Wells Fargo & Co (NYSE:WFC) released its first quarter earnings results this morning, posting earnings of $1.05 cents per share on revenue of $20.6 billion. Analysts had been expecting earnings of 97 cents per share on revenue of $20.6 billion.
Breaking down Wells Fargo’s results
The bank’s net income of $5.9 billion was a 14% increase year over year. Revenue dipped slightly from $21.3 billion in the first quarter of last year. Wells Fargo & Co (NYSE:WFC)’s non-interest expenses were $11.9 billion, a decrease of $452 million. Its efficiency ratio was 57.9%, a 40 basis point increase. The bank posted a 1.57% return on assets—an increase of 8 basis points—and a 14.35% return on equity—a 76 basis point increase.
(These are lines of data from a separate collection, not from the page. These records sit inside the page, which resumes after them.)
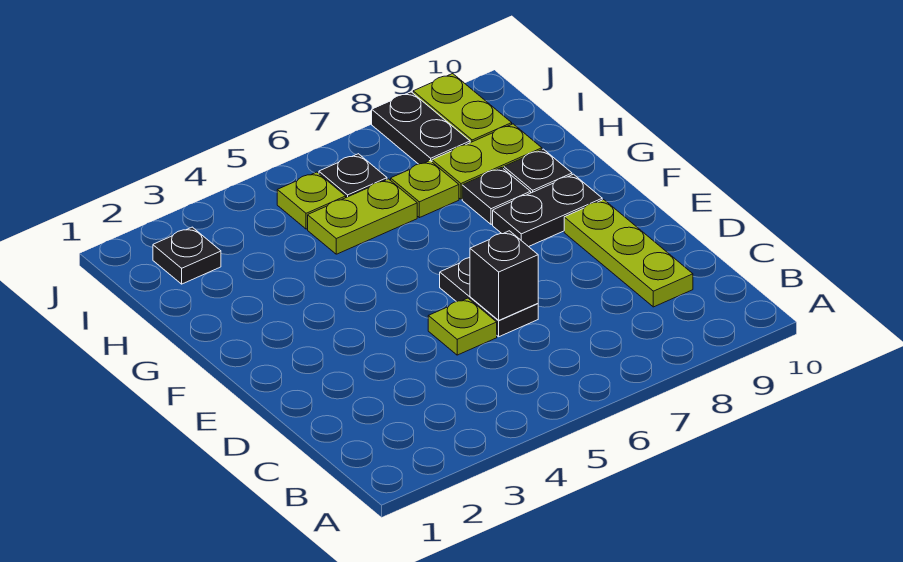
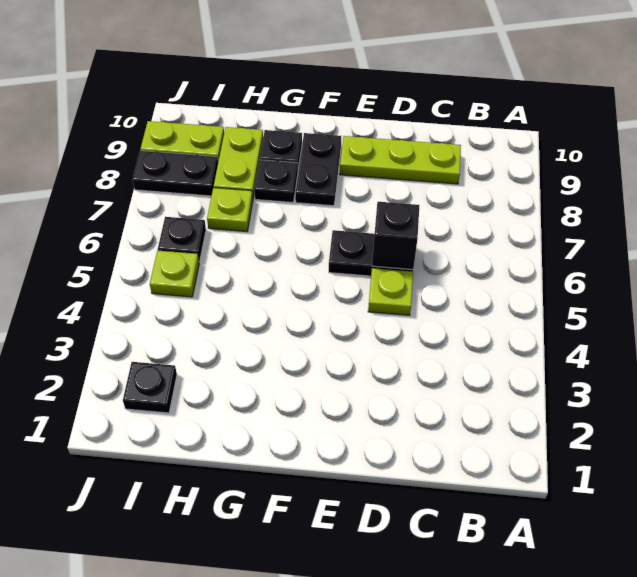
lime 1x2 plate [308,179,417,254] -> none

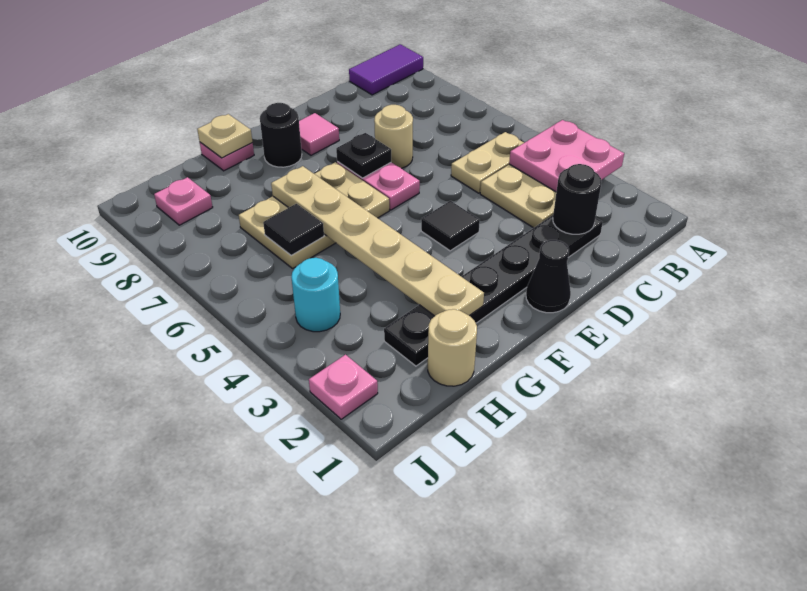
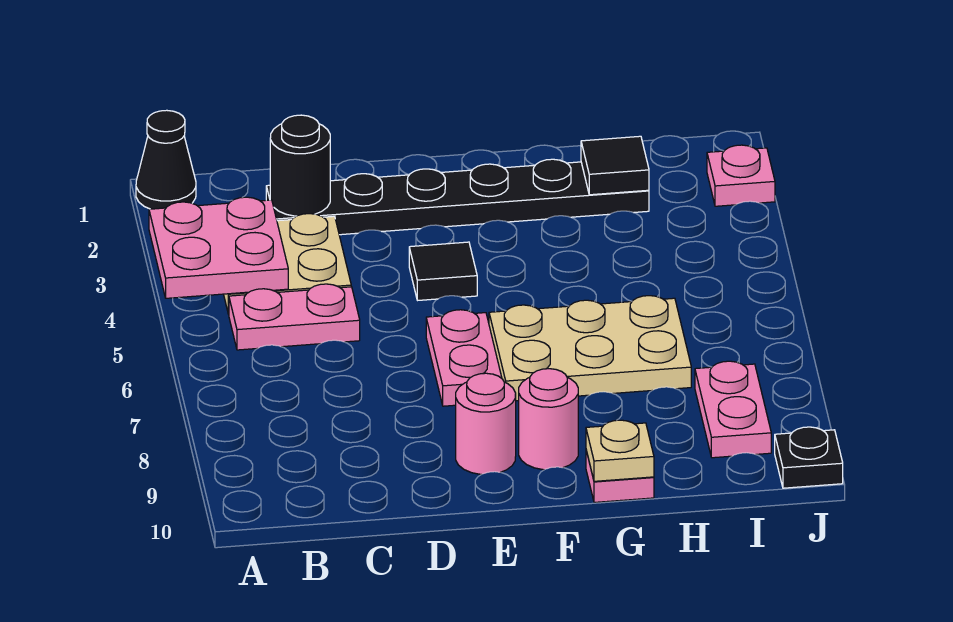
purple 1x2 tile [349,44,423,95] -> none
tan 1x2 plate [451,132,524,193] -> pink 1x2 plate [229,284,360,350]
tan 1x1 round brick [374,105,413,168] -> none
black 1x1 cone [526,240,571,313] -> black 1x1 cone moved to [136,110,196,209]
black 1x1 plate [336,133,391,178] -> black 1x1 plate moved to [775,427,843,488]
pink 1x1 tile [299,113,339,155] -> pink 1x1 round brick [456,373,516,474]
black 1x1 round brick [260,103,302,167] -> pink 1x1 round brick [519,369,578,470]
tan 1x6 plate [271,166,484,316] -> none
tan 1x1 round brick [428,309,477,386] -> none
black 1x1 tile [263,204,324,255] -> black 1x1 tile moved to [581,136,649,195]
cyan 1x1 round brick [291,258,340,332] -> none
pink 1x1 plate [154,177,213,225] -> pink 1x2 plate [695,361,771,458]

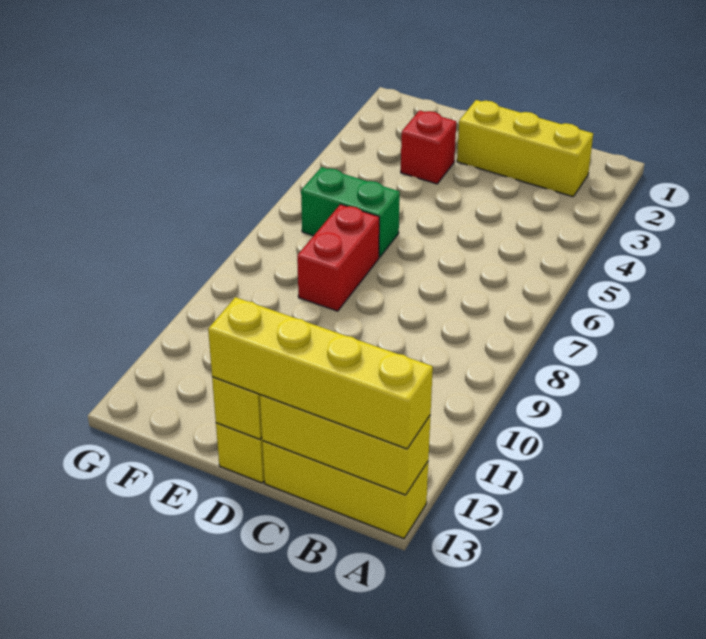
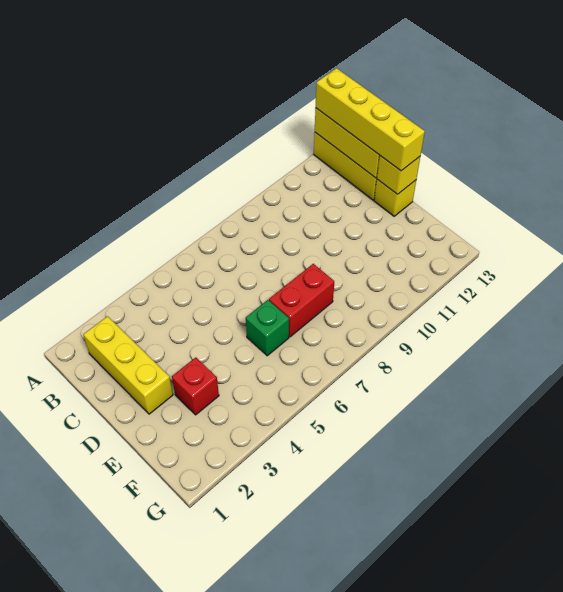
green 1x2 brick [301,167,400,257] -> green 1x1 brick [246,300,289,356]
Wells Fargo & Co (NYSE:WFC) reported $823.8 billion in total average loans, a 3% year over year increase. The bank had $826.4 billion in loans at the end of the quarter, which is a 4% increase. Quarter-end core loans were $748.4 billion, a 6% increase. Total average core deposits were $973.8 billion, a 5% increase.
Wells Fargo reports credit quality improvements
Wells Fargo & Co (NYSE:WFC) also reported that it continued to improve its credit quality. Net charge-offs were $825 million, a $594 million decrease year over year. The back posted a net charge-off rate of .41%, a decline from .72% in the same quarter a year ago. Non-performing assets fell $4.1 billion. The bank reported a $500 million reserve release because it continued to post strong performance in credit and also because of improving economic conditions.
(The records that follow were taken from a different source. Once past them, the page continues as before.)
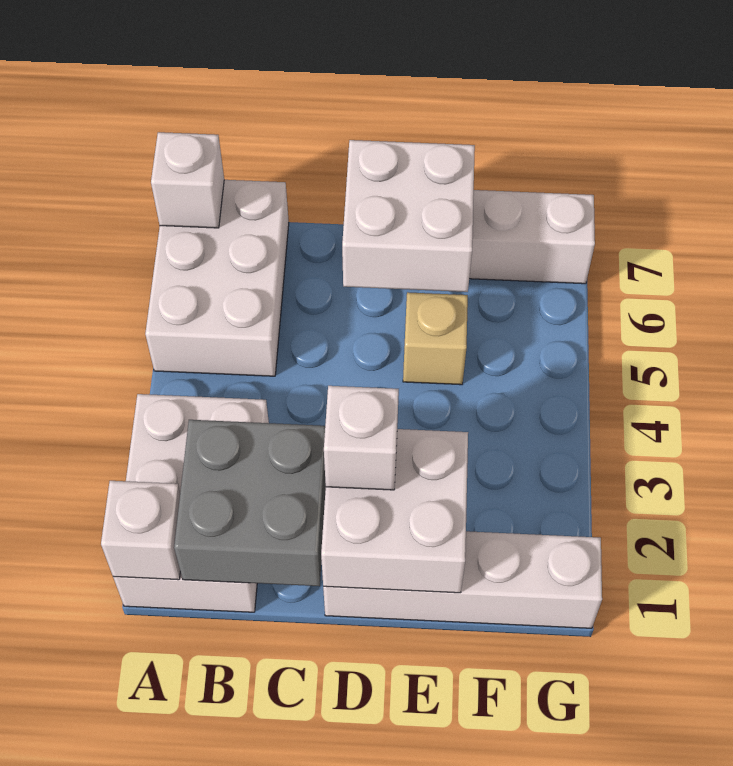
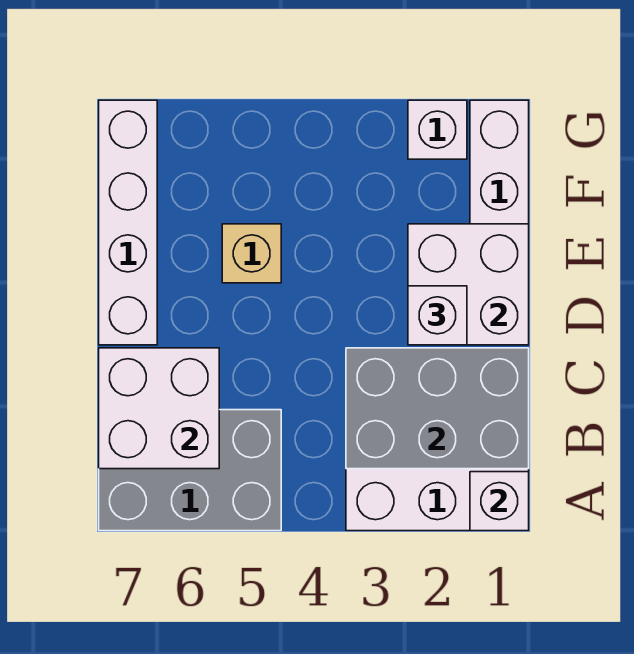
white 2x3 brick [145,180,289,376] -> grey 2x3 brick [99,410,281,531]
white 1x1 brick [151,132,224,228] -> white 1x1 brick moved to [408,100,467,159]
grey 2x2 brick [174,420,326,586] -> grey 2x3 brick [346,348,529,469]
white 2x2 brick [342,140,475,292] -> white 2x2 brick moved to [99,348,219,469]

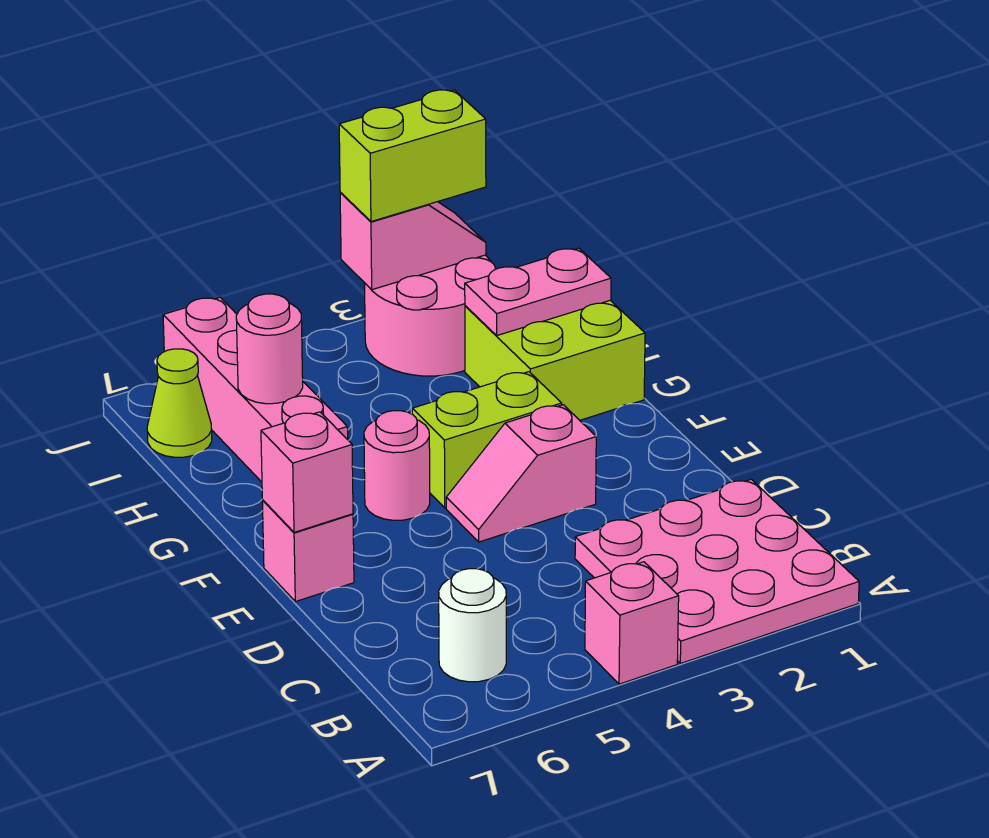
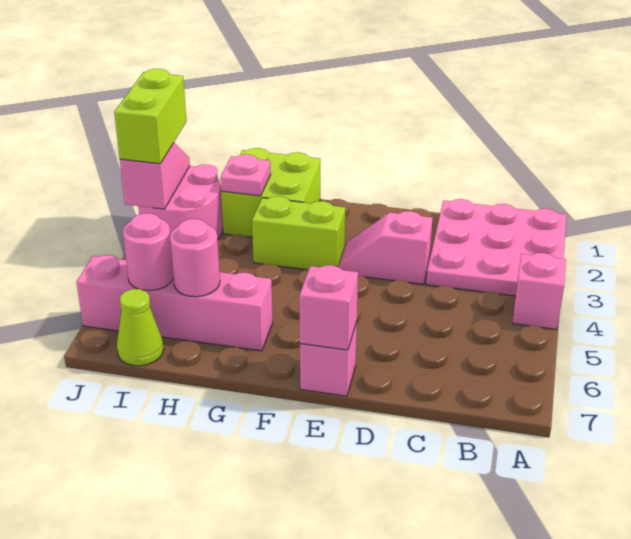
white 1x1 round brick [439,569,506,682] -> none
pink 1x2 slope [446,405,596,542] -> pink 1x2 slope turned to [339,211,433,284]
lime 1x2 brick [412,372,562,508] -> lime 1x2 brick turned to [252,196,345,270]
pink 1x1 round brick [364,411,430,520] -> pink 1x1 round brick moved to [123,213,173,290]
pink 1x2 plate [465,248,611,335] -> pink 1x1 plate [220,154,271,196]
The bank also strengthened its capital levels, posting a common equity Tier 1 ratio under Basel III of 11.36% at the end of March using the general approach. Under the advanced approach, this rate was 10.04%.
Wells Fargo & Co (NYSE:WFC) received a non-objection to its capital plan for this year, which included its proposed dividend of 35 cents per share for the second quarter. That dividend is still subject to board approval, and it is an increase from 30 cents a share in the first quarter. The capital plan also had an increase in share repurchasing activity. During the first quarter of the year, Wells Fargo’s board approved the bank to buy back 350 million more shares in common stock.